Update 20.10.2011: Offenbar hat der Panorama-Beitrag Wirkung gezeigt. In einem Nachklapp zum Fall Koch-Mehrin kam in der heutigen Panorama-Sendung FDP-Generalsekretär Christian Lindner zu Wort, der der Europaabgeordneten unverhohlen mit Nichtnominierung droht: "In der FDP ist klar: Abgeordnete, die ihren Verpflichtungen nicht nachkommen, werden nicht wieder aufgestellt." Noch weiter gehen die Jungen Liberalen Karlsruhe, wo Koch-Mehrin ihr Wahlkreisbüro hat. Sie wollten am morgigen Freitag gegen den Verbleib von Silvana Koch-Mehrin im Europäischen Parlament demonstrieren. Auf ihren selbst gemalten Plakaten heißt es: "Nichtleistung darf sich nicht mehr lohnen!!" "Ihr Verhalten ist inakzeptabel", so der JuLi-Vorsitzende, Robert Gänger, gegenüber Panorama. 

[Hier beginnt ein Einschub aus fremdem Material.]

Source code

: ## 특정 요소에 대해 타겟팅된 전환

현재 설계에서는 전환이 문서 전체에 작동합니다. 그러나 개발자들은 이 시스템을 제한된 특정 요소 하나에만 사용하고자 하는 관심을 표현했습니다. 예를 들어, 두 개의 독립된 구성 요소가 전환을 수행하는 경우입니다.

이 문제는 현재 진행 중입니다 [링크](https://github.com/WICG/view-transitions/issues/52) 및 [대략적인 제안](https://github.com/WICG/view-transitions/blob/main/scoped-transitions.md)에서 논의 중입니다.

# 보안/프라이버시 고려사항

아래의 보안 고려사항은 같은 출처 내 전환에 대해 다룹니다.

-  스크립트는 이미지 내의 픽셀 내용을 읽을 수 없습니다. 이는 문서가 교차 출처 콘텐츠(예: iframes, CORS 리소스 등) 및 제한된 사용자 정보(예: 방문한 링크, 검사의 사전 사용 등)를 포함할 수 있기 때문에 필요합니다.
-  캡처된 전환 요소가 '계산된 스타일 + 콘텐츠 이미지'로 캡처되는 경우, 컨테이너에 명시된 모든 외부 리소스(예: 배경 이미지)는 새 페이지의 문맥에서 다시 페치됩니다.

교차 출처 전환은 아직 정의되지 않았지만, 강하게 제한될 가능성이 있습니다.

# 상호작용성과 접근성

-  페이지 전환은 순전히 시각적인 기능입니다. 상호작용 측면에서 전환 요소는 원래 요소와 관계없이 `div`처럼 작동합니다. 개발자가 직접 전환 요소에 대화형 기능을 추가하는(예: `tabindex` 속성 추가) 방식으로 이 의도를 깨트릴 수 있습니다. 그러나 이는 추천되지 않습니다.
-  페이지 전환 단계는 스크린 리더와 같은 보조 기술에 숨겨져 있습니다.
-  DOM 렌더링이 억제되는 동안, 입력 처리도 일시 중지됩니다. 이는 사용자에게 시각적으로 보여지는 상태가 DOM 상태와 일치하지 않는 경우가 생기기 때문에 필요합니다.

(*) Aufgrund der Vielzahl an namentlichen Abstimmungen im Europaparlament können wir i.d.R. nur jene Parlamentsabstimmungen dokumentieren, die öffentliche Beachtung finden. In dieser Wahlperiode waren dies beispielsweise Entscheidungen über die Einführung von Internetsperren, das SWIFT-Abkommen, die Lebensmittelampel oder eine verbesserte Durchsetzung von Urheberrechten. An einem einzigen Sitzungstag gibt es im EU-Parlament z.T. mehrere Dutzend namentliche Abstimmungen.